# [Required work]
Reproduce the records below exactly, but only between the lines holding "0 0 0 0 1.4" and "M1281 101H1371V186H1332V143H1281Z", inclusive.
===== Material supplied
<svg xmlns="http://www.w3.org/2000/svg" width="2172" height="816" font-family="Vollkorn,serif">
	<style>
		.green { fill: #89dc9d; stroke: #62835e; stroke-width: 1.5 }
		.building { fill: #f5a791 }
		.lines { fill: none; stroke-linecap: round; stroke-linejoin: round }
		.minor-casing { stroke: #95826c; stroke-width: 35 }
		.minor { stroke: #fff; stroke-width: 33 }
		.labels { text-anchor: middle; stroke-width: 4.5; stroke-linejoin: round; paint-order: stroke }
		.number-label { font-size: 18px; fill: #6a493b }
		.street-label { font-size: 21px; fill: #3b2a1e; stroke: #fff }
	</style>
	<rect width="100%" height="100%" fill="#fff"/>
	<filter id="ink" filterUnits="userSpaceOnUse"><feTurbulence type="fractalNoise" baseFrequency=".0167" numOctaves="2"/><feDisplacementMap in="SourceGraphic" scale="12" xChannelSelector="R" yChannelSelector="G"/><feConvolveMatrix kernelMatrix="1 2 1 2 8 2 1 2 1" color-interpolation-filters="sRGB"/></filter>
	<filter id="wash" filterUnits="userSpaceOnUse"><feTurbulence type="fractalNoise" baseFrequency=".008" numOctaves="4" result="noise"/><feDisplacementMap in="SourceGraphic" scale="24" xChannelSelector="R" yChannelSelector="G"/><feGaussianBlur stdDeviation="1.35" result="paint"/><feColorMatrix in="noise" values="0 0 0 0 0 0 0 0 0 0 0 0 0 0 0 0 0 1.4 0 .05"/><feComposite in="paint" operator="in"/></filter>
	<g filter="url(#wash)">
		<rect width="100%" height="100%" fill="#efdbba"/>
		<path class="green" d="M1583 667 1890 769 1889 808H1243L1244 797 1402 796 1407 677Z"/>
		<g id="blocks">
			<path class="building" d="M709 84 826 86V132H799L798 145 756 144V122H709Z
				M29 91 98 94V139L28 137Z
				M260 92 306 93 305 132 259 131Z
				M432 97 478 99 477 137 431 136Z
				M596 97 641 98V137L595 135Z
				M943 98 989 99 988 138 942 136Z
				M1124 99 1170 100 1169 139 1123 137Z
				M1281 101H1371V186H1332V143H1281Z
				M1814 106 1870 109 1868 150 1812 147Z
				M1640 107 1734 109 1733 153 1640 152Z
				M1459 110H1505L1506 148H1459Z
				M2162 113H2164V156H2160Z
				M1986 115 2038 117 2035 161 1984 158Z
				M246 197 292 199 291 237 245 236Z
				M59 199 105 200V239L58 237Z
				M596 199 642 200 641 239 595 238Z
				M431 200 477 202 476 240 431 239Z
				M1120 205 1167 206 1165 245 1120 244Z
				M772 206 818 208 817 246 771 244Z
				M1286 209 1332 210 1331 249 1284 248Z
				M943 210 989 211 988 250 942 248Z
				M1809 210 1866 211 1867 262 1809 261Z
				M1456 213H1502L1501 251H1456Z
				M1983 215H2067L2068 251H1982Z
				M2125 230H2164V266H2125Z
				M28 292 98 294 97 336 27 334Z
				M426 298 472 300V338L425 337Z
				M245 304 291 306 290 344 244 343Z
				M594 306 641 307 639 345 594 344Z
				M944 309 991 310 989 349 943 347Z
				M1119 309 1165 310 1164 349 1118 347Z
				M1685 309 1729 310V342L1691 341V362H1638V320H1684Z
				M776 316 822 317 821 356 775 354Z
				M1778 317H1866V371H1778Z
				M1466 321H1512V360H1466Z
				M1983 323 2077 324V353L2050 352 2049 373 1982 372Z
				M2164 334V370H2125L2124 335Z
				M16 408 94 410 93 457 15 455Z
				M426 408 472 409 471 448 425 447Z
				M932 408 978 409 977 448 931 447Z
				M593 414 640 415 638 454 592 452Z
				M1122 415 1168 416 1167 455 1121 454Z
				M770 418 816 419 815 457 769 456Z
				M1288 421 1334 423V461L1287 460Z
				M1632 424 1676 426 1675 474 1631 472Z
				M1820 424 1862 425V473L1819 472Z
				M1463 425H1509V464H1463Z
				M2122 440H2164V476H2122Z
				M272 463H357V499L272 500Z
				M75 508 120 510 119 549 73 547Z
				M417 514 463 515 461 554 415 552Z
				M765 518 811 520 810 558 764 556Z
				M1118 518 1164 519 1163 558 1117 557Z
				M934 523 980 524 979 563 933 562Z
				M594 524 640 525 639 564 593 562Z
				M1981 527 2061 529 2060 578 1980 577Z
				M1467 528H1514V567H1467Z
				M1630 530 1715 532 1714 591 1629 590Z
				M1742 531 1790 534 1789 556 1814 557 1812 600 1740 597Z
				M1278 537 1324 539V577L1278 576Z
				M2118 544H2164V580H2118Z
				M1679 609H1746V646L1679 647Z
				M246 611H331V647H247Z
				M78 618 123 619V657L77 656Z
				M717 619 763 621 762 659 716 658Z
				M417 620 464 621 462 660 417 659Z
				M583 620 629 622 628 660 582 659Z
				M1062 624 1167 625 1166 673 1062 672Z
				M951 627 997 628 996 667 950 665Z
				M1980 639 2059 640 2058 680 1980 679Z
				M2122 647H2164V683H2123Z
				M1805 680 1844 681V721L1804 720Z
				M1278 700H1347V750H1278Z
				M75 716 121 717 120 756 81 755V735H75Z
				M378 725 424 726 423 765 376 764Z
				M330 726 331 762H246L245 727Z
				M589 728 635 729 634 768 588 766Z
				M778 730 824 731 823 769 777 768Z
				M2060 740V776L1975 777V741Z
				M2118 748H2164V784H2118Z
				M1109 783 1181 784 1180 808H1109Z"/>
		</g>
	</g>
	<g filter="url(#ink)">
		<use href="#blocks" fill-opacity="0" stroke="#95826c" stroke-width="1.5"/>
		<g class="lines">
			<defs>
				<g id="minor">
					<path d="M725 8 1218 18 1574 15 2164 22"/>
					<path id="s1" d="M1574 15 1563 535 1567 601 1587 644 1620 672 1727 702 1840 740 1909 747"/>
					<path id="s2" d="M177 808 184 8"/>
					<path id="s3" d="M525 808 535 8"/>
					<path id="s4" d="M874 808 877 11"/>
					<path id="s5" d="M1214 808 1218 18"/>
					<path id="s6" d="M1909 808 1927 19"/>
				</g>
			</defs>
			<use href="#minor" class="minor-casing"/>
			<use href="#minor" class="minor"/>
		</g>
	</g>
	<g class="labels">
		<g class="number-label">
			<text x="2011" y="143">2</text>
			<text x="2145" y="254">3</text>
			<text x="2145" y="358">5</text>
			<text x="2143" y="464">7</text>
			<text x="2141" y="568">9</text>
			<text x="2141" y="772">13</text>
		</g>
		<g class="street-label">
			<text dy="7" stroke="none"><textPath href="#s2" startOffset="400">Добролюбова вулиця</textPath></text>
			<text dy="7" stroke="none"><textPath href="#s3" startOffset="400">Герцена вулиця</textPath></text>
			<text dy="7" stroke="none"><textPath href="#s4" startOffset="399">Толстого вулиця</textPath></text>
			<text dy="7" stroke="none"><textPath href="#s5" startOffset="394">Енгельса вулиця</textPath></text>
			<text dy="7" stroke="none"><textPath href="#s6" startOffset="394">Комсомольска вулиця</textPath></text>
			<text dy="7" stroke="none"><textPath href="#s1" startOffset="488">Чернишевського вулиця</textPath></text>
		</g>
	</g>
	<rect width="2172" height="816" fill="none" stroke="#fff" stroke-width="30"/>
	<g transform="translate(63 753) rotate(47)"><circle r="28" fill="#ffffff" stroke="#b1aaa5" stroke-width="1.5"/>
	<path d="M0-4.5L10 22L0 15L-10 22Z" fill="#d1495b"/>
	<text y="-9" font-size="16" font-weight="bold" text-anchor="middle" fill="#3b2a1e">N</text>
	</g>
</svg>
==========
===== Material supplied
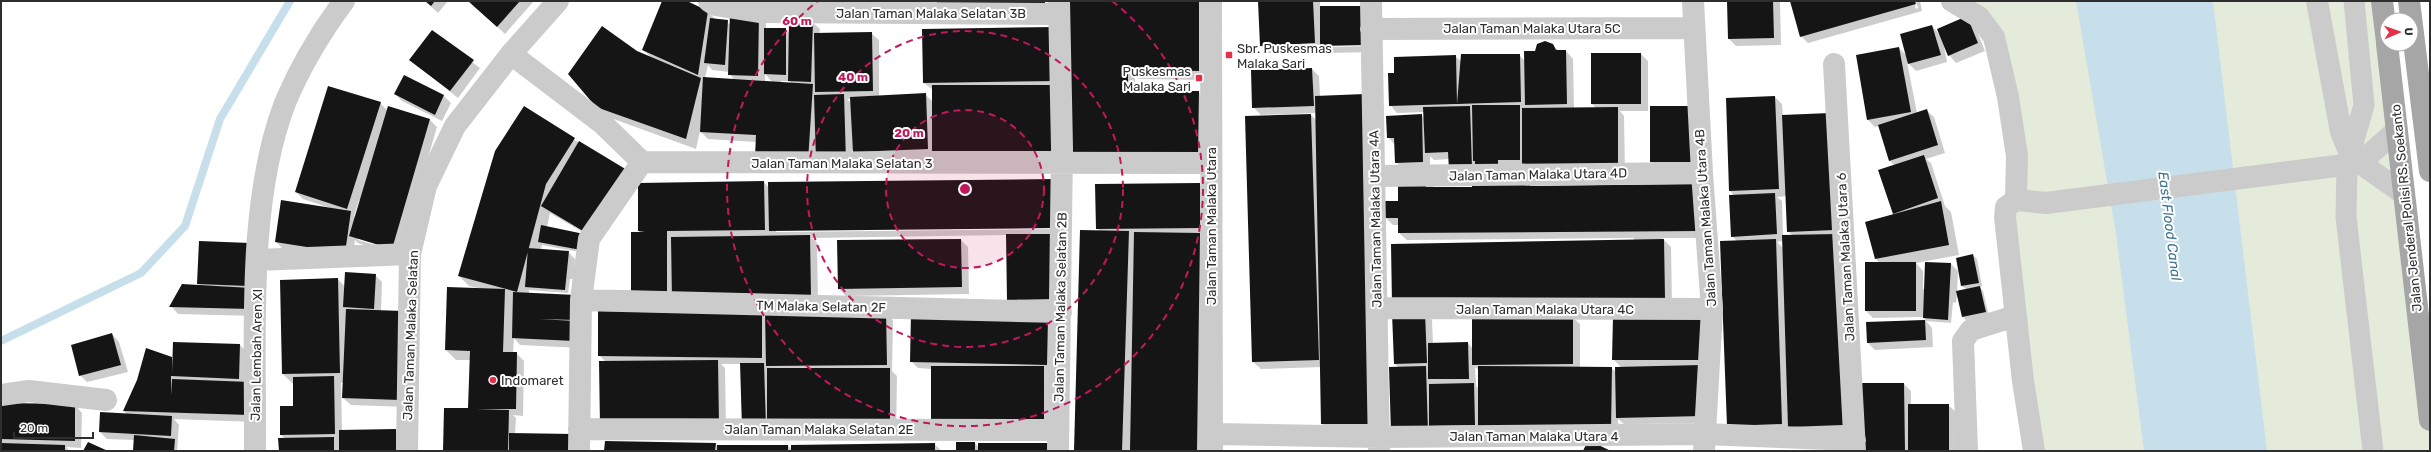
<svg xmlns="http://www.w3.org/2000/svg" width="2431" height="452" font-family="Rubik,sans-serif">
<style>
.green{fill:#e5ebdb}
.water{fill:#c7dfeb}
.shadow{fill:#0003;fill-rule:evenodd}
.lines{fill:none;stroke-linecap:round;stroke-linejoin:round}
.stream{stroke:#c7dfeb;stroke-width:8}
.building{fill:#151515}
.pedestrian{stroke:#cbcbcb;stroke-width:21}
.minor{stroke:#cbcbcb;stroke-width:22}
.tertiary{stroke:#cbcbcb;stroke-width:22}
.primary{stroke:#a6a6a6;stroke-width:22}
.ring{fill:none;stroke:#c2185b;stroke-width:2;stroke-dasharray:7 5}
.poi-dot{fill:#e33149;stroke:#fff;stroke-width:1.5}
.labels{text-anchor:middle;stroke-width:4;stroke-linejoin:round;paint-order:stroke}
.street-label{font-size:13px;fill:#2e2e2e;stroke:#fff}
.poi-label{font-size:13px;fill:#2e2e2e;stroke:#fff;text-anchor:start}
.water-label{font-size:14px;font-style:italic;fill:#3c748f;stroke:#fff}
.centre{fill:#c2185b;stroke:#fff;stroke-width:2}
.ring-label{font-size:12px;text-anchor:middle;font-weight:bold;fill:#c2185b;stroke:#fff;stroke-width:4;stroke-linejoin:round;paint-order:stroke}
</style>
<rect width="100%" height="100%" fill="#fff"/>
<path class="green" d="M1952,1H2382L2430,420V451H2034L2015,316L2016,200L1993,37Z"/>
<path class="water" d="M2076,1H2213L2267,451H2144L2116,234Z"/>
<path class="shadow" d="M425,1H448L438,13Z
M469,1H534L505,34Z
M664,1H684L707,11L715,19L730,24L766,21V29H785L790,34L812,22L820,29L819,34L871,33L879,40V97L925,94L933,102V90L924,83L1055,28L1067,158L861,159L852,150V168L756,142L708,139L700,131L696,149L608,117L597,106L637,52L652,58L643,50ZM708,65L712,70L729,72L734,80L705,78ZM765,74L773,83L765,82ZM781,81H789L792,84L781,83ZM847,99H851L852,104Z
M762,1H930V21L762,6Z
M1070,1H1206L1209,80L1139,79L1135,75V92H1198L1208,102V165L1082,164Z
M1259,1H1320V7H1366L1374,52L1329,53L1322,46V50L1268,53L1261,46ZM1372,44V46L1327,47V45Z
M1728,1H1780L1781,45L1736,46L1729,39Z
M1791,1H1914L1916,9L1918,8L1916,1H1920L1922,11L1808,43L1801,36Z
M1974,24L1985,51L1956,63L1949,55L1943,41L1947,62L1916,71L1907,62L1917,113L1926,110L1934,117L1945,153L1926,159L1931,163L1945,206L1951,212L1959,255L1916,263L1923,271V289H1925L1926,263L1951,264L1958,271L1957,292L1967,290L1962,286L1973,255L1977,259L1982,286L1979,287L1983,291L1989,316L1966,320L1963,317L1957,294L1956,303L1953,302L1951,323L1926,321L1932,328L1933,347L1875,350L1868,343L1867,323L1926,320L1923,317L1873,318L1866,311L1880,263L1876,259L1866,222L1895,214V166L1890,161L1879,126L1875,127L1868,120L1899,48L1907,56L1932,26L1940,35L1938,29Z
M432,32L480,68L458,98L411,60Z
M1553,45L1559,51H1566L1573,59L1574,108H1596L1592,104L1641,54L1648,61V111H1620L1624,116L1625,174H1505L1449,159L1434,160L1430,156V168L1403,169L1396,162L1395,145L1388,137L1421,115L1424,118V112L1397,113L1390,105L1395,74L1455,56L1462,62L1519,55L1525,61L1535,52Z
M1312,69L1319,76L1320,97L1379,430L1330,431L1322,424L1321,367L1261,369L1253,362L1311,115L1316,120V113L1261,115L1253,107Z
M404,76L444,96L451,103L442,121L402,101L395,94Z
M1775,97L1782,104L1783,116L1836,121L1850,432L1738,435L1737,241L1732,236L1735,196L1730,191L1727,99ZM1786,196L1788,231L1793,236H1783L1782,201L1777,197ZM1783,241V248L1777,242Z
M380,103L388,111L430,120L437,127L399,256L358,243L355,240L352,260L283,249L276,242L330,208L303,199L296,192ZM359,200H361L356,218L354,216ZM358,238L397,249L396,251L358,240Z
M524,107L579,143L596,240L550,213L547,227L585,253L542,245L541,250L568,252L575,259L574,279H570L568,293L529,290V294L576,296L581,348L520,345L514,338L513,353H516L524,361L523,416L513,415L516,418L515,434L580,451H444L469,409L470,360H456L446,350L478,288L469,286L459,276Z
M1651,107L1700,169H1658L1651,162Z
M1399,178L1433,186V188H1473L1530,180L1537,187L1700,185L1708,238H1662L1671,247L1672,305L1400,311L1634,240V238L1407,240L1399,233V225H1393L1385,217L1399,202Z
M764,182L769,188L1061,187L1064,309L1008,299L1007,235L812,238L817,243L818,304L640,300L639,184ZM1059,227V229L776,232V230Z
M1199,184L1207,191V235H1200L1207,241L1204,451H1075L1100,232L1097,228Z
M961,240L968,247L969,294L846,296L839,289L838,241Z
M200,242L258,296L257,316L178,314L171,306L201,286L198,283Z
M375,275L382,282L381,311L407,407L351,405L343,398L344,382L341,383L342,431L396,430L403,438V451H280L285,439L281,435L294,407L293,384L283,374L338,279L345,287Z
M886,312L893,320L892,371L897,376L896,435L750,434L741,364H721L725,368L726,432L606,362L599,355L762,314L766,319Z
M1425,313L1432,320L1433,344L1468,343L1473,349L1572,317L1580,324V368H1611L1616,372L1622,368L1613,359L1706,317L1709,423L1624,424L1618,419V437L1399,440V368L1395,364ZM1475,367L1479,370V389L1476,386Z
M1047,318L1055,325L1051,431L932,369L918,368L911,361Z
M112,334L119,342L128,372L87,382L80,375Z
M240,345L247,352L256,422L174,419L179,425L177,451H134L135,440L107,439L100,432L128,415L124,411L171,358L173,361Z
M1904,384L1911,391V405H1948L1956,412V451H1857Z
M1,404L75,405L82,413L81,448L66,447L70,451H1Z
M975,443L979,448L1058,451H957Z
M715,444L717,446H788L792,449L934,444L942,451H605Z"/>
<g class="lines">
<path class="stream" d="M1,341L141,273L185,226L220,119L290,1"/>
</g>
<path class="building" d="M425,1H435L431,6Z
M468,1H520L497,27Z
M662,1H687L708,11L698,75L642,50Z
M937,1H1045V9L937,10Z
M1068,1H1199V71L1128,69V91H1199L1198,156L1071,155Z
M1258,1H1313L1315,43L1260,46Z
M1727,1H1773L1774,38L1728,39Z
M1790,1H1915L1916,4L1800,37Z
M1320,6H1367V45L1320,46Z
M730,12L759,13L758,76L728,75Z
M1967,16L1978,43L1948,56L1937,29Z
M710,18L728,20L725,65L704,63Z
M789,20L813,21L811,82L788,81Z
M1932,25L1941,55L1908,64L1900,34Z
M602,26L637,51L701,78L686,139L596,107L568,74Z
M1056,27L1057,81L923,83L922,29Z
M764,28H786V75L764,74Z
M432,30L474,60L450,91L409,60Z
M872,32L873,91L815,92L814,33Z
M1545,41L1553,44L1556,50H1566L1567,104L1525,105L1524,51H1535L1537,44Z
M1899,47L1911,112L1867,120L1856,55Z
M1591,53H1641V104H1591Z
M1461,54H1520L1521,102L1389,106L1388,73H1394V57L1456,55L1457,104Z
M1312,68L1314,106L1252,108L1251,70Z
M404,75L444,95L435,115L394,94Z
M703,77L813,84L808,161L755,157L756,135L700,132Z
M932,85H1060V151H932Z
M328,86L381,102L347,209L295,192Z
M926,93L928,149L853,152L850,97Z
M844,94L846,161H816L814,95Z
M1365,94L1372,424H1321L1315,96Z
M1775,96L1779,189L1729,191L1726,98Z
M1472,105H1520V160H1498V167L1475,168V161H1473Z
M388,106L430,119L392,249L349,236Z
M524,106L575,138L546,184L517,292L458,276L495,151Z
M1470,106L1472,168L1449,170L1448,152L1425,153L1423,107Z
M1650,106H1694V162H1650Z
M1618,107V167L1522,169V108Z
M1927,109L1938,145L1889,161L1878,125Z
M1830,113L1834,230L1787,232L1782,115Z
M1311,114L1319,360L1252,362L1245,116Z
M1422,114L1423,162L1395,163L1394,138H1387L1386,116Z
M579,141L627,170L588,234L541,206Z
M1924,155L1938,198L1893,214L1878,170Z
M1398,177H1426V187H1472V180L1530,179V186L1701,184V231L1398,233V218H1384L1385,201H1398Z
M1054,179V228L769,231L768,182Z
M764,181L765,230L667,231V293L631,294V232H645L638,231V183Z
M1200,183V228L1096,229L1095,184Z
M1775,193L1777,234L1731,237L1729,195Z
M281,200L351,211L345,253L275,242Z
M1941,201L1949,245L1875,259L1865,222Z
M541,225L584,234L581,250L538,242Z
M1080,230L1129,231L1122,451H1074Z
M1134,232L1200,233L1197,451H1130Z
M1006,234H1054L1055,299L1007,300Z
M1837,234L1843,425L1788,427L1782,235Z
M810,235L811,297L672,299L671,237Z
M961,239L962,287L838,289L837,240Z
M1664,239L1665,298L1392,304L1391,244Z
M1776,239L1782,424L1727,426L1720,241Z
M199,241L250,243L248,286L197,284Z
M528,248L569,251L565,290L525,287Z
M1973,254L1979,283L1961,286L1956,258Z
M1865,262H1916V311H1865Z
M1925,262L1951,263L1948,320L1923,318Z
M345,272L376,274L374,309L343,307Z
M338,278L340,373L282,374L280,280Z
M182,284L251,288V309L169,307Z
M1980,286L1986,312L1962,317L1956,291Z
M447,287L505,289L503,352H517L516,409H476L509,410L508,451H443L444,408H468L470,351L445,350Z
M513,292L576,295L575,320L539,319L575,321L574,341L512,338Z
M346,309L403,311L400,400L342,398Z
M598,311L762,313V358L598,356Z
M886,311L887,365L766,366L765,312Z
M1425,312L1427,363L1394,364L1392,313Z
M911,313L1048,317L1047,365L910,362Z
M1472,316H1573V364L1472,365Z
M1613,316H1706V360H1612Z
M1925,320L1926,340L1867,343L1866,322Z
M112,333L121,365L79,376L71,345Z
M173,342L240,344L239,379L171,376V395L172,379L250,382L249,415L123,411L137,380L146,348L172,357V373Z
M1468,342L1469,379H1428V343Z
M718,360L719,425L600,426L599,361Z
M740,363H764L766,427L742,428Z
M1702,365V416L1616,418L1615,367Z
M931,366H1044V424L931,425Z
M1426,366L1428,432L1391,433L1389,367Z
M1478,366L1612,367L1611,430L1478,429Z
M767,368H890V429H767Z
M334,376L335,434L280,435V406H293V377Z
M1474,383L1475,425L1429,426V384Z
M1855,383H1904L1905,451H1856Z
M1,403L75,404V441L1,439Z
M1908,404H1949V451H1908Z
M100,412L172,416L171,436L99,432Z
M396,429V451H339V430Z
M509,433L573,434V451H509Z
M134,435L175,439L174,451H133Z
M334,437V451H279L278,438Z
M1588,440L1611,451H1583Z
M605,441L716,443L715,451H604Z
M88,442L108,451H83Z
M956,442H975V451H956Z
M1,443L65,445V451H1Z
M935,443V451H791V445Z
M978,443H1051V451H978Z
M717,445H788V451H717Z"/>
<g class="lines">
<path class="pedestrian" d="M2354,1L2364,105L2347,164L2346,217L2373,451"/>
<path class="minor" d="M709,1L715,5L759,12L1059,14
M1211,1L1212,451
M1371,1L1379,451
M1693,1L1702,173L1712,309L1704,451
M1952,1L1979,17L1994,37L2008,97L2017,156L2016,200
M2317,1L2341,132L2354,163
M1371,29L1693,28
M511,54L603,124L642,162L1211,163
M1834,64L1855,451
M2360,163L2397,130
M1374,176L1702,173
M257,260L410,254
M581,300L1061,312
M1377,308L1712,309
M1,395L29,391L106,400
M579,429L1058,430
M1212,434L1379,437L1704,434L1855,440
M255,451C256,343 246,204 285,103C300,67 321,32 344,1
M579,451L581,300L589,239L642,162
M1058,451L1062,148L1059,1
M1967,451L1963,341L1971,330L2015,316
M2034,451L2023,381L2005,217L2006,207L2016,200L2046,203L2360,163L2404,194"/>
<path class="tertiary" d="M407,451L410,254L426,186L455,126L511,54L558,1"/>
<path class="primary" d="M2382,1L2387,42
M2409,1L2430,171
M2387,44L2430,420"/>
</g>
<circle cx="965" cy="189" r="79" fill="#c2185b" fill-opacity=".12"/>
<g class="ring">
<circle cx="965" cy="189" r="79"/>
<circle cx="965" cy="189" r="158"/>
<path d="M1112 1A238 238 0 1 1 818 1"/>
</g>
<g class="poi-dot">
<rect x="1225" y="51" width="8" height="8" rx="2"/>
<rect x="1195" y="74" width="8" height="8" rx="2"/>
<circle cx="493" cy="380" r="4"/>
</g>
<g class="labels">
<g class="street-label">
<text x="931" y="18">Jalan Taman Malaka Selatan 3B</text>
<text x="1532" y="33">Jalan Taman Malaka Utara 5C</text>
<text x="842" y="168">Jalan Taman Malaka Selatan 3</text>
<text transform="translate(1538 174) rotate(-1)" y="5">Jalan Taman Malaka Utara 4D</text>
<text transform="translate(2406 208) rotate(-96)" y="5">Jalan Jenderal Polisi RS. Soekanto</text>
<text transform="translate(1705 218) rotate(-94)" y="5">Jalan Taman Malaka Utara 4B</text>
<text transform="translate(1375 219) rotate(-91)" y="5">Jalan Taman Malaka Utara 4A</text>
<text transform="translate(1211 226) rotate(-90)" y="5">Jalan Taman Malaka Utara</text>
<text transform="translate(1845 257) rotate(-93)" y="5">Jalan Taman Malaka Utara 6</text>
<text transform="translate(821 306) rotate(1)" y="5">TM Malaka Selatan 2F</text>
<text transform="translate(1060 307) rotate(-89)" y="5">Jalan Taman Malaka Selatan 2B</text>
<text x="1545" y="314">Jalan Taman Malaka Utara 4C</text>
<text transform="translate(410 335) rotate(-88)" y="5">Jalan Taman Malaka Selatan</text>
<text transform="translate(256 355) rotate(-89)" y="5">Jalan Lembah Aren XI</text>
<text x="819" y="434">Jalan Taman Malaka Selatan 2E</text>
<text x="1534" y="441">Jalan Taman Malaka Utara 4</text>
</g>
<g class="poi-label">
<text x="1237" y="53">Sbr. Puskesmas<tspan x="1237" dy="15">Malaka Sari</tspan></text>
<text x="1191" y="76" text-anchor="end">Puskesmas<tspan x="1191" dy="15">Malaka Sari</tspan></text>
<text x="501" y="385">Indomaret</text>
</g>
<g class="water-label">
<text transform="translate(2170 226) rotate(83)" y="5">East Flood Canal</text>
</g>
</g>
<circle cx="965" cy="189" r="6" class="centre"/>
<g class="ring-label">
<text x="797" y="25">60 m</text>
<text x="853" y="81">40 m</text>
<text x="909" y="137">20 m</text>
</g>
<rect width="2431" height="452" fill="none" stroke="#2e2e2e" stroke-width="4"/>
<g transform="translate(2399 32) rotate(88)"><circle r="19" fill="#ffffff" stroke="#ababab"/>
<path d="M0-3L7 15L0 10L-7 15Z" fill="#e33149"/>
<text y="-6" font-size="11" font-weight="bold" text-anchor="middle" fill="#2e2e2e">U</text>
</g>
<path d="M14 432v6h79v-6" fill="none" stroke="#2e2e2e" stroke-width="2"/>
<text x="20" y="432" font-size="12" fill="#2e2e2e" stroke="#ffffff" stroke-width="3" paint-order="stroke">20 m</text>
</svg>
==========
# [Solution]
	<filter id="wash" filterUnits="userSpaceOnUse"><feTurbulence type="fractalNoise" baseFrequency=".008" numOctaves="4" result="noise"/><feDisplacementMap in="SourceGraphic" scale="24" xChannelSelector="R" yChannelSelector="G"/><feGaussianBlur stdDeviation="1.35" result="paint"/><feColorMatrix in="noise" values="0 0 0 0 0 0 0 0 0 0 0 0 0 0 0 0 0 1.4 0 .05"/><feComposite in="paint" operator="in"/></filter>
	<g filter="url(#wash)">
		<rect width="100%" height="100%" fill="#efdbba"/>
		<path class="green" d="M1583 667 1890 769 1889 808H1243L1244 797 1402 796 1407 677Z"/>
		<g id="blocks">
			<path class="building" d="M709 84 826 86V132H799L798 145 756 144V122H709Z
				M29 91 98 94V139L28 137Z
				M260 92 306 93 305 132 259 131Z
				M432 97 478 99 477 137 431 136Z
				M596 97 641 98V137L595 135Z
				M943 98 989 99 988 138 942 136Z
				M1124 99 1170 100 1169 139 1123 137Z
				M1281 101H1371V186H1332V143H1281Z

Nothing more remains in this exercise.